┌─ Records for this exercise

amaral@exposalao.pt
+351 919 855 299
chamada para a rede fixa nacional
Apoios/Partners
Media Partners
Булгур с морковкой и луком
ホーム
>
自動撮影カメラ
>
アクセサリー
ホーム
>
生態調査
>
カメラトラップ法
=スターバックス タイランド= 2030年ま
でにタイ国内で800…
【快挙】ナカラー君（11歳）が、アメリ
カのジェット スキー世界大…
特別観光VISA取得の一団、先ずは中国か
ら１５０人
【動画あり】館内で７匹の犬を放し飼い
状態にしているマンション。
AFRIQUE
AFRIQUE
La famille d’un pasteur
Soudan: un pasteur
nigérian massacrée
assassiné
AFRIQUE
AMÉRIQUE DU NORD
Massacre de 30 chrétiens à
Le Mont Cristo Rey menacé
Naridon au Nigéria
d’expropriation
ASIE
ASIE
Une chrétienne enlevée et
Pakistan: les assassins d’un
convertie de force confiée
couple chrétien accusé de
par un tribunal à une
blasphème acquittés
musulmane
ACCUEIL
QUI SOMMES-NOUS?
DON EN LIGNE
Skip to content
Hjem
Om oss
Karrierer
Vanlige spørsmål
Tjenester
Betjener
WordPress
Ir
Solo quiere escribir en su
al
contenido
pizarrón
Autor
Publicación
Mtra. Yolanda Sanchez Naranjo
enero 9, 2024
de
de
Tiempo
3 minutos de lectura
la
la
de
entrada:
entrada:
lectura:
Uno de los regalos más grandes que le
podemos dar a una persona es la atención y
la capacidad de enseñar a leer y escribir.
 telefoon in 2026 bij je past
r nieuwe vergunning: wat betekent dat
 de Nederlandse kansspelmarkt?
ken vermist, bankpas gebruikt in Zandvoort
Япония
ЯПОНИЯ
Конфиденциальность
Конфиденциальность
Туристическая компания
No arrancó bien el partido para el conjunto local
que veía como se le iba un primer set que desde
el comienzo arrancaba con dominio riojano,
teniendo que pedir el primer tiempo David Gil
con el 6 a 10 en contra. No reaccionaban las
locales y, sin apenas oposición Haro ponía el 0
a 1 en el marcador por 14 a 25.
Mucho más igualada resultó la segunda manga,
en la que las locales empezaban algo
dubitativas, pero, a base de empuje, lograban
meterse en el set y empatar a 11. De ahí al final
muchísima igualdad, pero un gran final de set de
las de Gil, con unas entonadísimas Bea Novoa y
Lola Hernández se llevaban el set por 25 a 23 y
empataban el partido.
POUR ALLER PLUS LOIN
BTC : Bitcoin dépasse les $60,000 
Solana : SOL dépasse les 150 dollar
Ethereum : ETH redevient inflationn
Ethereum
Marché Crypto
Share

└─

Your goal - The reply must present every entry, transcribed with its exact wording.

Output for this task -
amaral@exposalao.pt
+351 919 855 299
chamada para a rede fixa nacional
Apoios/Partners
Media Partners
Булгур с морковкой и луком
ホーム
>
自動撮影カメラ
>
アクセサリー
ホーム
>
生態調査
>
カメラトラップ法
=スターバックス タイランド= 2030年ま
でにタイ国内で800…
【快挙】ナカラー君（11歳）が、アメリ
カのジェット スキー世界大…
特別観光VISA取得の一団、先ずは中国か
ら１５０人
【動画あり】館内で７匹の犬を放し飼い
状態にしているマンション。
AFRIQUE
AFRIQUE
La famille d’un pasteur
Soudan: un pasteur
nigérian massacrée
assassiné
AFRIQUE
AMÉRIQUE DU NORD
Massacre de 30 chrétiens à
Le Mont Cristo Rey menacé
Naridon au Nigéria
d’expropriation
ASIE
ASIE
Une chrétienne enlevée et
Pakistan: les assassins d’un
convertie de force confiée
couple chrétien accusé de
par un tribunal à une
blasphème acquittés
musulmane
ACCUEIL
QUI SOMMES-NOUS?
DON EN LIGNE
Skip to content
Hjem
Om oss
Karrierer
Vanlige spørsmål
Tjenester
Betjener
WordPress
Ir
Solo quiere escribir en su
al
contenido
pizarrón
Autor
Publicación
Mtra. Yolanda Sanchez Naranjo
enero 9, 2024
de
de
Tiempo
3 minutos de lectura
la
la
de
entrada:
entrada:
lectura:
Uno de los regalos más grandes que le
podemos dar a una persona es la atención y
la capacidad de enseñar a leer y escribir.
 telefoon in 2026 bij je past
r nieuwe vergunning: wat betekent dat
 de Nederlandse kansspelmarkt?
ken vermist, bankpas gebruikt in Zandvoort
Япония
ЯПОНИЯ
Конфиденциальность
Конфиденциальность
Туристическая компания
No arrancó bien el partido para el conjunto local
que veía como se le iba un primer set que desde
el comienzo arrancaba con dominio riojano,
teniendo que pedir el primer tiempo David Gil
con el 6 a 10 en contra. No reaccionaban las
locales y, sin apenas oposición Haro ponía el 0
a 1 en el marcador por 14 a 25.
Mucho más igualada resultó la segunda manga,
en la que las locales empezaban algo
dubitativas, pero, a base de empuje, lograban
meterse en el set y empatar a 11. De ahí al final
muchísima igualdad, pero un gran final de set de
las de Gil, con unas entonadísimas Bea Novoa y
Lola Hernández se llevaban el set por 25 a 23 y
empataban el partido.
POUR ALLER PLUS LOIN
BTC : Bitcoin dépasse les $60,000 
Solana : SOL dépasse les 150 dollar
Ethereum : ETH redevient inflationn
Ethereum
Marché Crypto
Share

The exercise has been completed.